His wife also spends two or three days a week cleaning houses with another woman, and that helps the family afford life here - an apartment in Midvale, a cell phone, a checking account.

Though Martin acknowledges there may be immigrants whose intent is not benign, most simply want a better life, he said.

"We're not here to cause any problems. We're just here to work."

Several years after he arrived, Martin went back home to Chihuahua, married and had a son.

Then he brought his family to Utah, where their second son was born. His 5-year-old is preparing to begin school in the fall. His second son is now 4.

Over the years, two of Martin's sisters and one brother have immigrated to Utah. They all send money home to their parents in Chihuahua, which has allowed them to remodel their home.

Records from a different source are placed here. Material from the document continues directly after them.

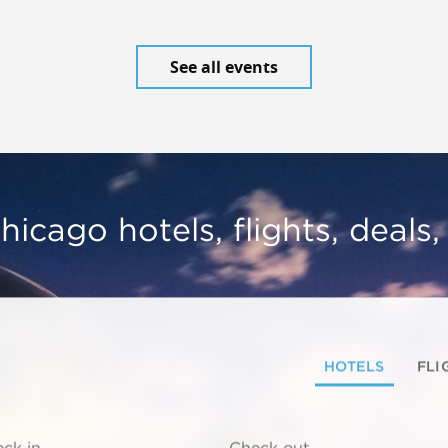
See all events
hicago hotels, flights, deals
HOTELS
FLI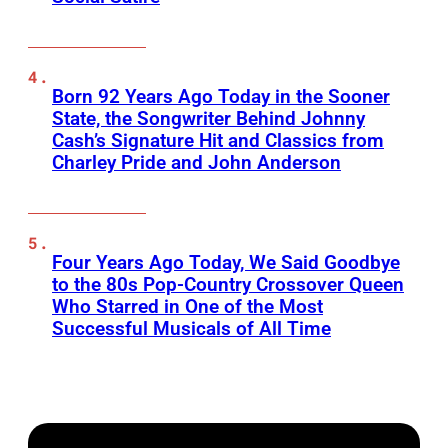
Born 92 Years Ago Today in the Sooner
State, the Songwriter Behind Johnny
Cash’s Signature Hit and Classics from
Charley Pride and John Anderson
Four Years Ago Today, We Said Goodbye
to the 80s Pop-Country Crossover Queen
Who Starred in One of the Most
Successful Musicals of All Time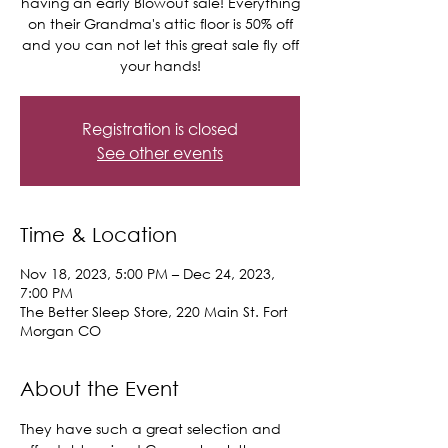
having an early Blowout sale! Everything
on their Grandma's attic floor is 50% off
and you can not let this great sale fly off
your hands!
Registration is closed
See other events
Time & Location
Nov 18, 2023, 5:00 PM – Dec 24, 2023,
7:00 PM
The Better Sleep Store, 220 Main St. Fort
Morgan CO
About the Event
They have such a great selection and 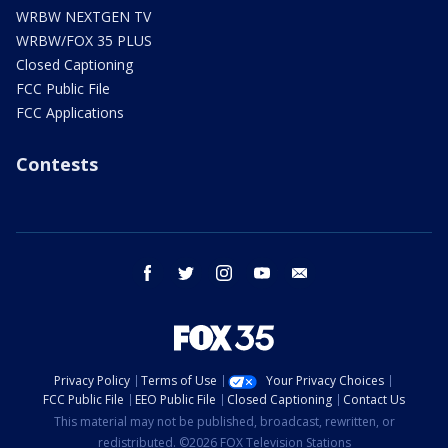
WRBW NEXTGEN TV
WRBW/FOX 35 PLUS
Closed Captioning
FCC Public File
FCC Applications
Contests
facebook
twitter
instagram
youtube
email
Privacy Policy
Terms of Use
Your Privacy Choices
FCC Public File
EEO Public File
Closed Captioning
Contact Us
This material may not be published, broadcast, rewritten, or
redistributed. ©2026 FOX Television Stations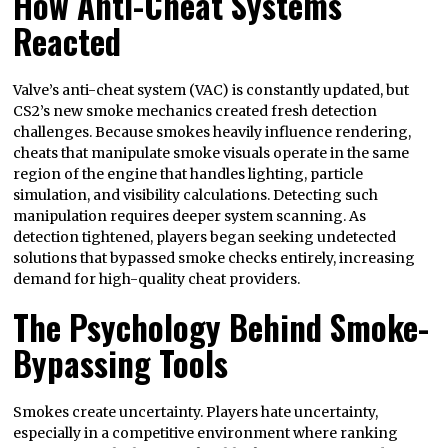
How Anti-Cheat Systems
Reacted
Valve’s anti-cheat system (VAC) is constantly updated, but
CS2’s new smoke mechanics created fresh detection
challenges. Because smokes heavily influence rendering,
cheats that manipulate smoke visuals operate in the same
region of the engine that handles lighting, particle
simulation, and visibility calculations. Detecting such
manipulation requires deeper system scanning. As
detection tightened, players began seeking undetected
solutions that bypassed smoke checks entirely, increasing
demand for high-quality cheat providers.
The Psychology Behind Smoke-
Bypassing Tools
Smokes create uncertainty. Players hate uncertainty,
especially in a competitive environment where ranking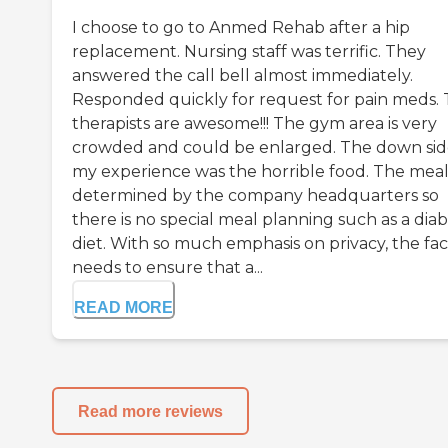
I choose to go to Anmed Rehab after a hip
replacement. Nursing staff was terrific. They
answered the call bell almost immediately.
Responded quickly for request for pain meds.
therapists are awesome!!! The gym area is very
crowded and could be enlarged. The down sid
my experience was the horrible food. The meal 
determined by the company headquarters so
there is no special meal planning such as a diab
diet. With so much emphasis on privacy, the faci
needs to ensure that a...
READ MORE
Read more reviews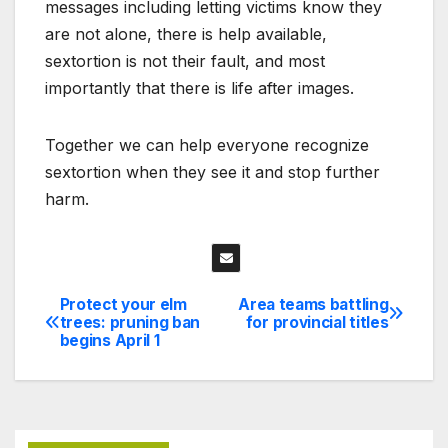
messages including letting victims know they
are not alone, there is help available,
sextortion is not their fault, and most
importantly that there is life after images.
Together we can help everyone recognize
sextortion when they see it and stop further
harm.
Protect your elm
Area teams battling
Post
trees: pruning ban
for provincial titles
begins April 1
navigation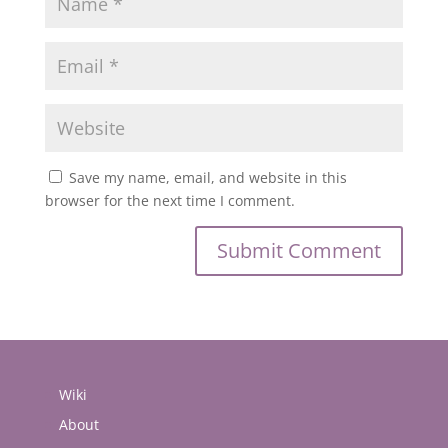
Save my name, email, and website in this
browser for the next time I comment.
Wiki
About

Like other Utahns, Martin and his family enjoy the parks when the weather is good, and on Sundays, they get together with extended family in the mountains near Salt Lake City for traditional Mexican cookouts.

Martin's family lives in an apartment now, although he would love to buy a home. The uncertainty caused by the immigration debate has him wondering whether that will be possible.

"If things are bad, it might not be worth buying a house," he says.

Even without reform, Martin is unsure where his family will live. It depends on where he can find work.

There's another thing, too.

"Sometimes," he says, "you just have to return to your homeland."